Angela Merkel hatte gezögert, hatte „unendlich viel darüber nachgedacht“. Eine vierte Amtszeit als Kanzlerin?

Oder einfach aufhören? Auch diesen Gedanken soll Merkel ernsthaft durchgespielt haben. Es wäre ein Novum in der Geschichte der Bundesrepublik gewesen, ein einmaliges Kunststück: freiwillig aus diesem Amt zu scheiden!

Dann gewann Donald Trump die Wahlen in den USA. Barack Obama kam zu uns nach Deutschland, um „Good-bye“ zu sagen und der deutschen Kanzlerin nebenbei schweres Gepäck aufs Kreuz zu schnallen. Merkel stehe „auf der richtigen Seite der Geschichte“, so der Präsident. „Die Welt profitiert von ihrer steten Präsenz“.

Nun schließt dieses staatsmännische Lob Obamas eine Erwartungshaltung ein, die einen Rückzug Merkels mangels Alternativen ausschließt.

Brexit. Der Rechtsruck in Polen, Ungarn, Frankreich, Österreich und den Niederlanden. Die Autokratien in Russland und der Türkei. Trump. Vor diesem Hintergrund könne populistischer Zündelei nur mit demokratischem Brandschutz begegnet werden, so Obamas Botschaft.

Die New York Times erkannte am weltpolitischen Horizont bereits das demokratische Armageddon und erklärte Merkel zur „letzten Verteidigerin des liberalen Westens“.

Merkel saß in der Falle. In dieser Situation das Handtuch zu werfen, dürfte sich wie Fahnenflucht angefühlt haben. Schließlich hat Merkels Wort außenpolitisches Gewicht. Doch innenpolitisch hat die Kanzlerin nicht nur ihren Nimbus der Unbesiegbarkeit, sondern längst auch Wählergunst verloren.

Angesichts der Krisen in Europa und der Welt sowie des wachsenden Populismus auch in Deutschland werde die Wahl wohl so schwierig wie keine zuvor seit der Wiedervereinigung, so Merkel.

Viele Wähler sehen in Merkel aber nicht die Lösung des Problems, sondern das Problem an sich.

Schafft das jemand, der mit „Wir schaffen das!“ (Wie nahe sie doch damit an „Yes, we can!“ war!) zwar einen richtigen Kurs vorgegeben, aber keinen Kompass zur Verfügung gestellt hatte? Als sich die Grenzen öffneten, war das Land unvorbereitet auf die enormen logistischen und kulturellen Herausforderungen. Eine Plötzlichkeit, die viele von uns überforderte.
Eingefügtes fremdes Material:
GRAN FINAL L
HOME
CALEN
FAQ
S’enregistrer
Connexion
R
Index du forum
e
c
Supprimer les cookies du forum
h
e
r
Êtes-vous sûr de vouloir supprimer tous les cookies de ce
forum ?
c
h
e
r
Zum einen hatte sich die Union viel zu lange hinter der Allmacht ihrer Kanzlerin versteckt, anstatt nach einer ernsthaften Alternative für die Alternativlosigkeit zu suchen.

Zum anderen ist da aber auch Merkels umstrittenes Talent, sich innerparteilicher Konkurrenz in der K-Frage seit Jahren entledigen zu können.

Merkel will’s noch mal wissen? – Sie muss noch mal wollen, trifft es wohl besser.

Und „Mutti“ will nochmal! Laut Focus Online tritt Angela Merkel beim CDU-Parteitag in Essen wieder als Parteichefin an – und will auch erneut Kanzlerin werden. Auf der Pressekonferenz in Berlin hat sie ihre Ambitionen nun selbst bestätigt.

Sie selbst halte sich nicht für alternativlos, so Merkel. „Jeder Mensch ist ersetzbar“. Ihr seien bei der Entscheidung für eine Kandidatur die Fragen wichtig gewesen: „Kannst Du dem Land noch was geben? Bist Du noch neugierig genug? Reicht Deine Kraft, das zu machen?“. Seit Sommer habe sie jeden Tag über diese Fragen nachgedacht.

Eine schwere, mutige Entscheidung. Aber sie spricht für die Kanzlerin: Sie hat Verantwortungsgefühl! Und dieser Verantwortung will sie sich stellen.

Das bedeutet natürlich im Umkehrschluss:

Dass sie den Kelch nun nicht weiterreichen kann, hat sie selbst zu verantworten.

Die Wählerschaft wird es letztendlich entscheiden!